Plan A. Plan B. Done.
(Dog people may substitute their comparable pooch pics here)
Follow-up today at the infusion unit for first bloodwork since my last first new chemo treatment (see Day Sixty-Two).
After chasing my dehydrated rolling vein for a puncture or two, we got a successful draw. Then, it was wait for results and a visit with my reviewing oncologist.
Time to pass the time with crosswords, practicing my what-me-worry look, and checking my must-say list. As a nurse, I’ve always advised my patients to make a list of questions, concerns, dirty jokes to tell the visiting docs, because too often we’ll forget and remember too late what we wanted to ask them, especially if we’re in high-stakes medical mode (See Day Fifty-One).
As a patient, I do try to listen to myself and today I’ve written a short list:
--- I’ve lost a few pounds in the days since Day Sixty-Two. Food has returned to tasting like boiled cardboard, blunting my appetite. You already know what that spiraling, descending circle of diminishing returns means, so let’s try to keep it down.
--- I had one entertaining episode of nausea/vomiting on the third day after my infuse-o-rama. (If you need more description than that, revisit Day Nine.) I restarted the anti-nausea med, and it's kept my innards in line. If I heed the signs, I can see me coming and head me off at the preemptive med pass.

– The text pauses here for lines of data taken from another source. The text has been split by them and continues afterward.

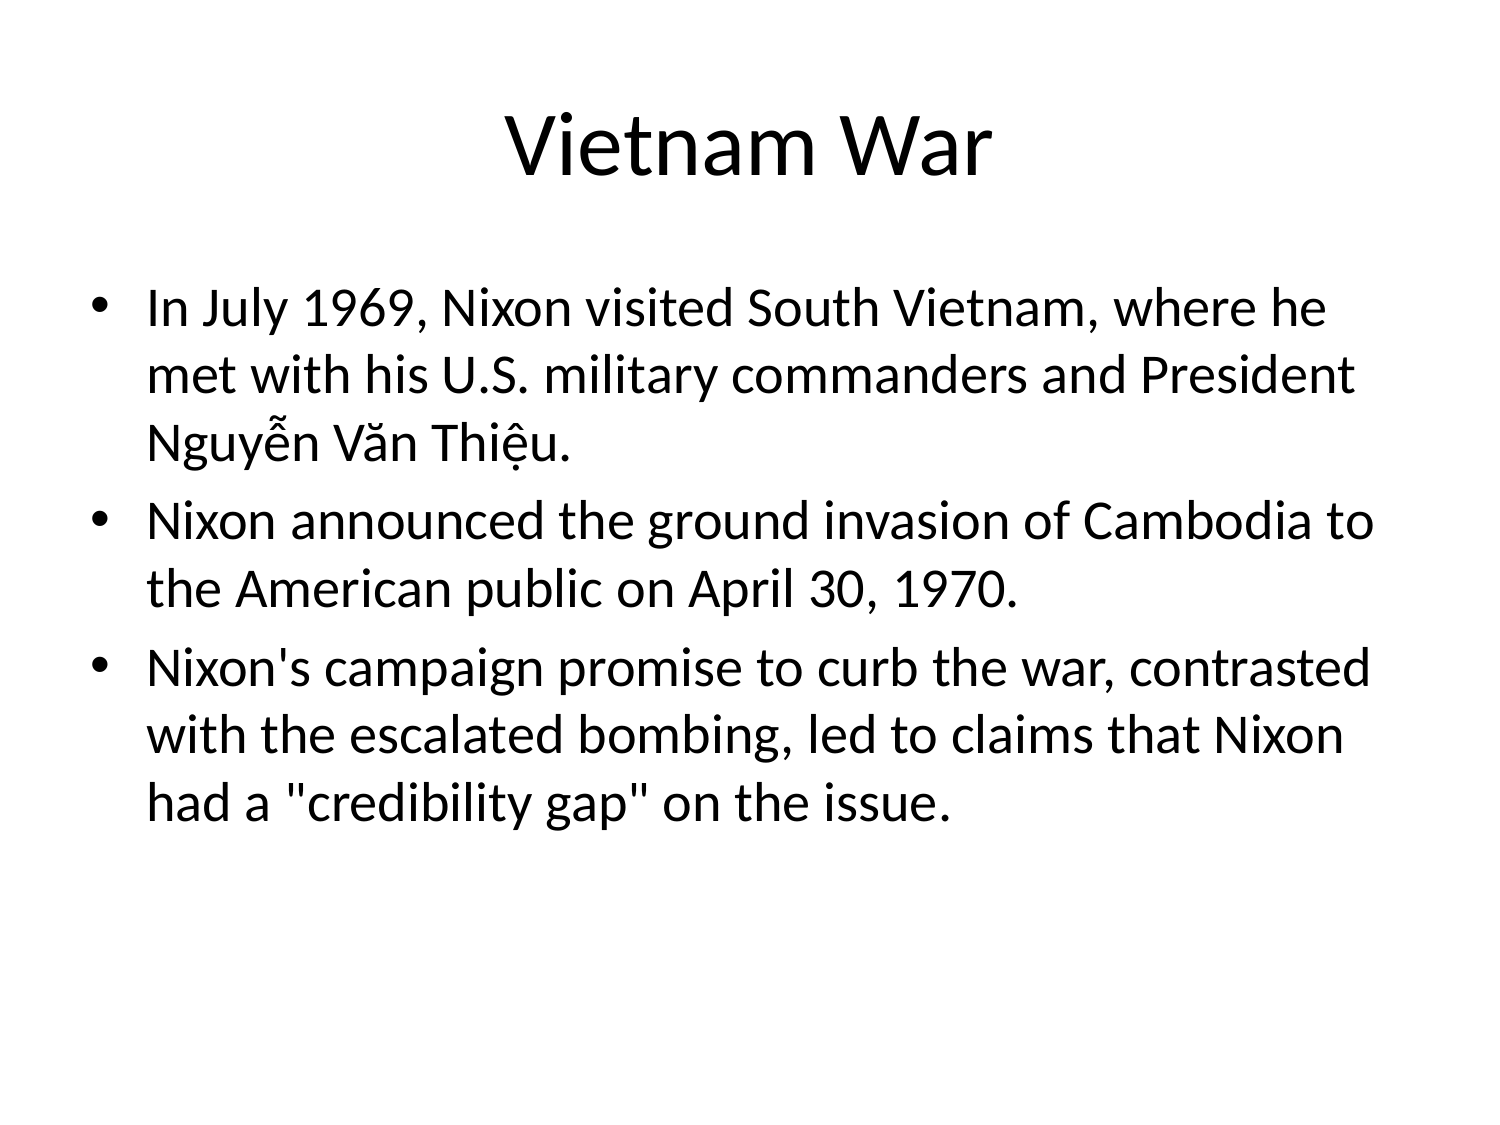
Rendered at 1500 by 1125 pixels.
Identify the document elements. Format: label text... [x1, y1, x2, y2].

title Vietnam War [75, 45, 1425, 233]
list In July 1969, Nixon visited South Vietnam, where he met with his U.S. military commanders and President Nguyễn Văn Thiệu. Nixon announced the ground invasion of Cambodia to the American public on April 30, 1970. Nixon's campaign promise to curb the war, contrasted with the escalated bombing, led to claims that Nixon had a "credibility gap" on the issue. [75, 262, 1425, 1005]
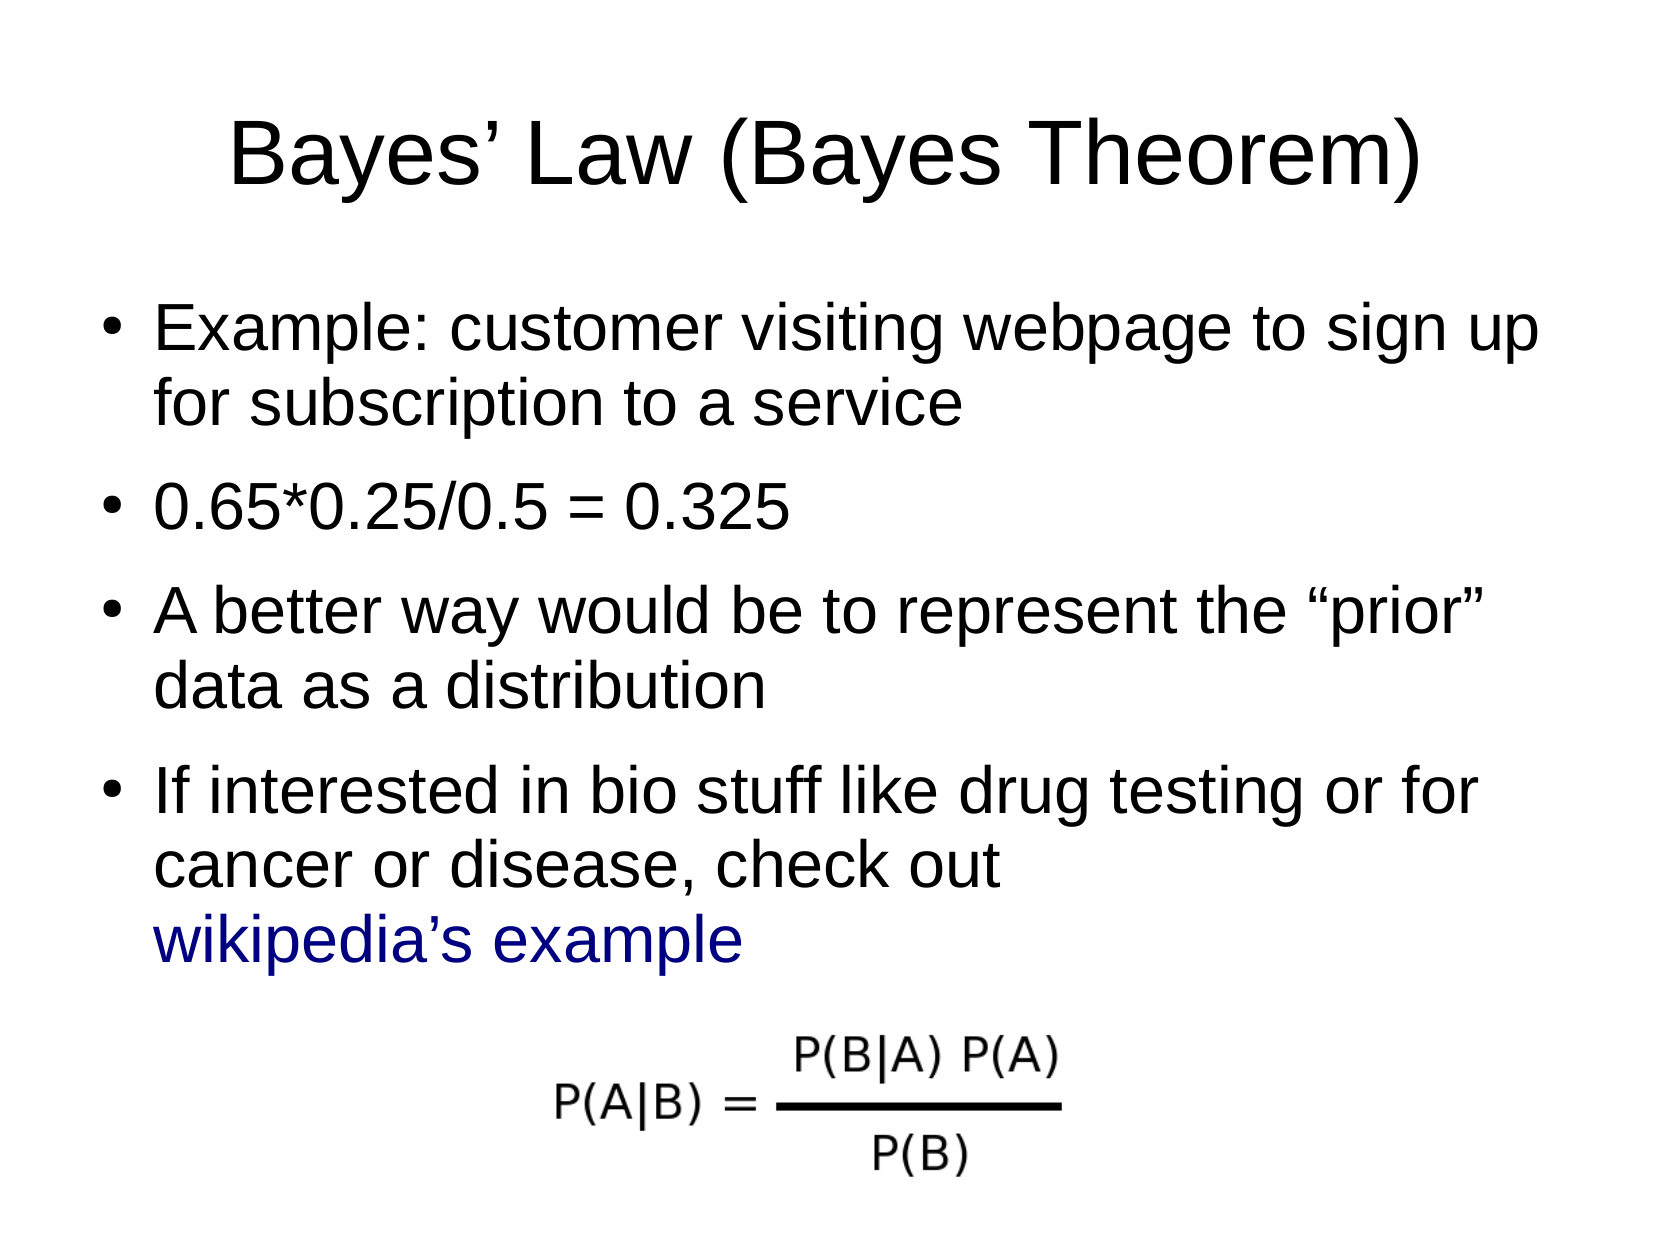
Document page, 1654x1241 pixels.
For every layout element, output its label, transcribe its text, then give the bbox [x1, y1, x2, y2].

But, the problem is getting stomach and brain to buddy-up when nausea/vomiting is lurking, even if I can control it. The brain still becomes an anti-hero and pulls the stomach away from the table.
We may not live by bread alone, but every road trip meal welcomes a traveling companion for some destinations, even if it is a hitchhiker with no gas money (I know you expect me to strain a metaphor on occasion. You’re welcome.)

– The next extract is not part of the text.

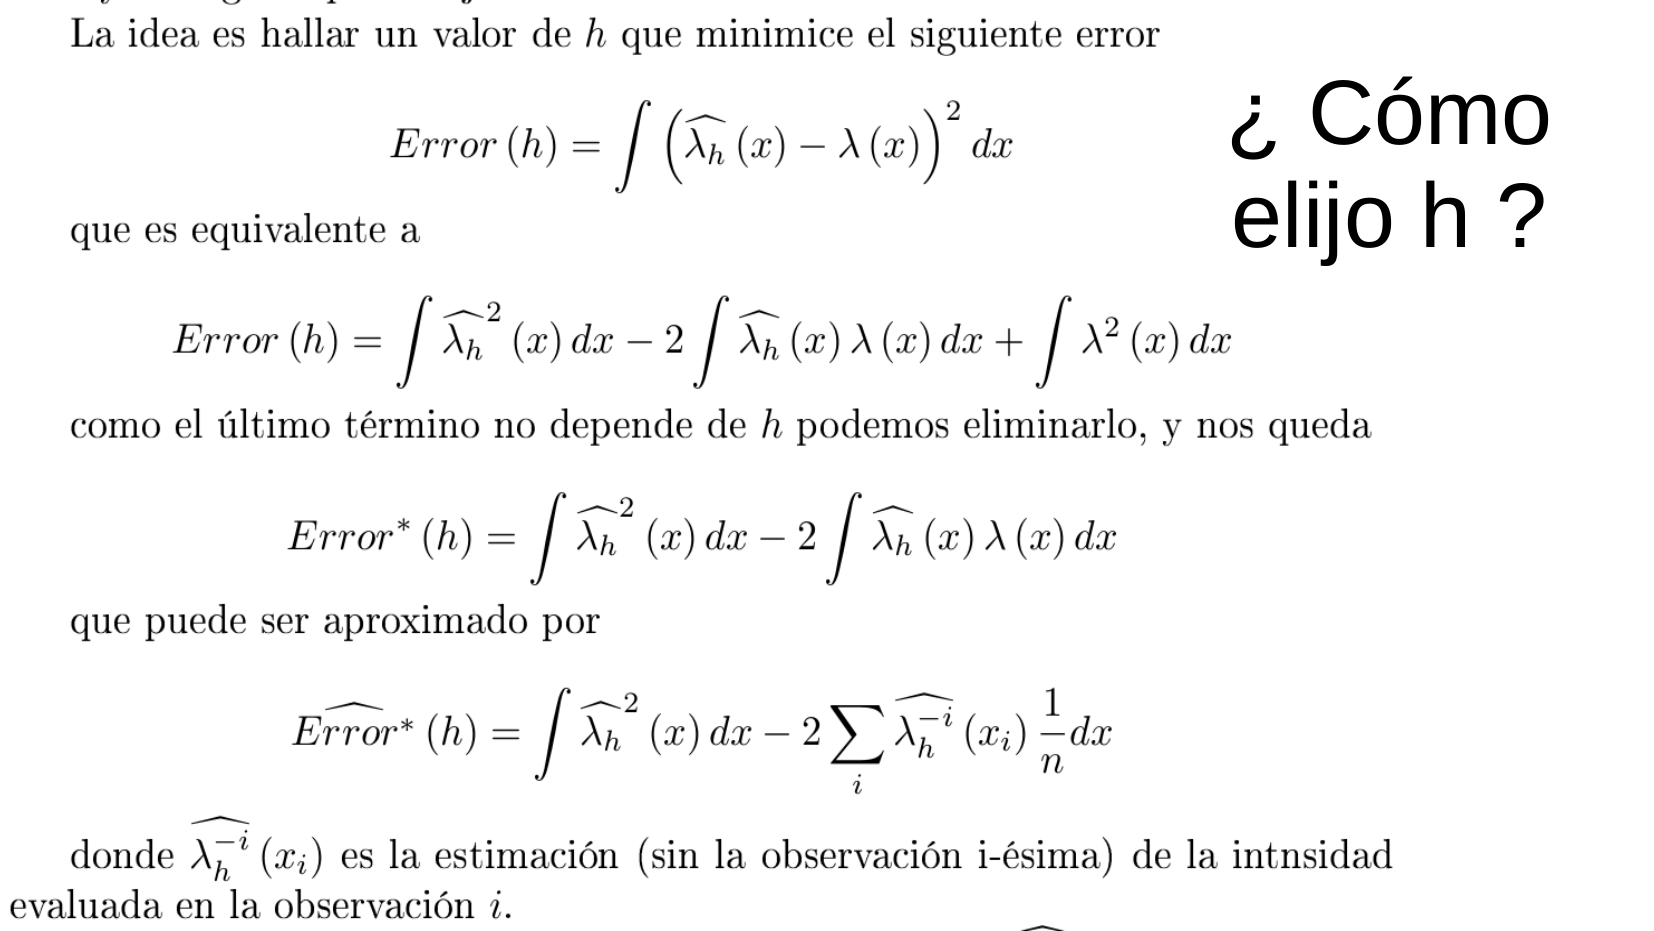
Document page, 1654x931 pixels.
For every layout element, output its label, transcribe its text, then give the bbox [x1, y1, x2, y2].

--- For a few days after Day Sixty-Two, my rashes and itching subsided drastically, but they’re returning. Itch, scratch, open sore, rinse, lather, repeat.
--- My “trigger finger” fingers also disappeared for a few days after treatment, but they’re back as well.
Oncology Doc arrived with the lab results. I read him my list, and we met minds on the interventions: med for nausea, ointments and anti-itch med for skin, and postpone my decision for now on whether or not my claw-fingers will interfere with Harley throttling, clutching and braking.
We then went over the numbers. No terrible news, but one noteworthy (and expected) change:
“You’re a bit neutropenic,” he points blankly.
“Oh, Doc, you say the sweetest things.”
But, he speaks this way to me knowing my vocational background and the knowledge-is-humor-is-power guy thing I have going on. We’re both at our ease with doctor/nursey-talk.
My neutrophil count is low. Neutrophils are white blood cells. They’re essential in helping to fight infection. The drugs I’m taking fight my cancer but also weaken my defenses. This irony is a bittersweet theme with cancer and cancer treatment, and in fact is found everywhere in medicine and its screen door folklore:
It has to taste bad to be good.
The cure is worse than the disease.
One woman’s cat is another man’s cat.